-- TASK TO CARRY OUT --
Looking at the records below, state how many lines include the string "plus" and add nothing further.

*-*-*

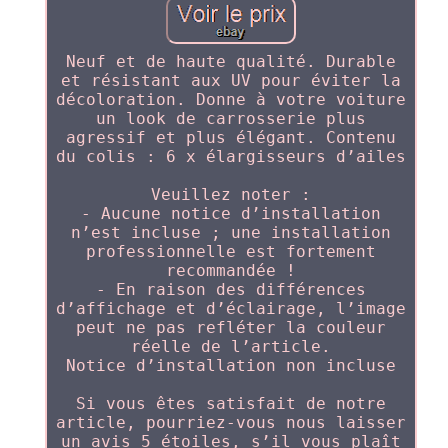
Neuf et de haute qualité. Durable
et résistant aux UV pour éviter la
décoloration. Donne à votre voiture
un look de carrosserie plus
agressif et plus élégant. Contenu
du colis : 6 x élargisseurs d’ailes
Veuillez noter :
- Aucune notice d’installation
n’est incluse ; une installation
professionnelle est fortement
recommandée !
- En raison des différences
d’affichage et d’éclairage, l’image
peut ne pas refléter la couleur
réelle de l’article.
Notice d’installation non incluse
Si vous êtes satisfait de notre
article, pourriez-vous nous laisser
un avis 5 étoiles, s’il vous plaît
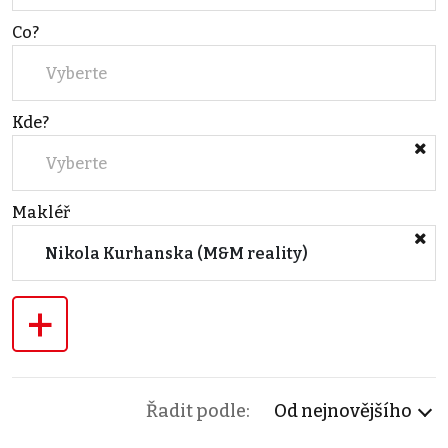
Co?
Vyberte
Kde?
Vyberte
Makléř
Nikola Kurhanska (M&M reality)
+
Řadit podle:
Od nejnovějšího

*-*-*

-- RESPONSE --
2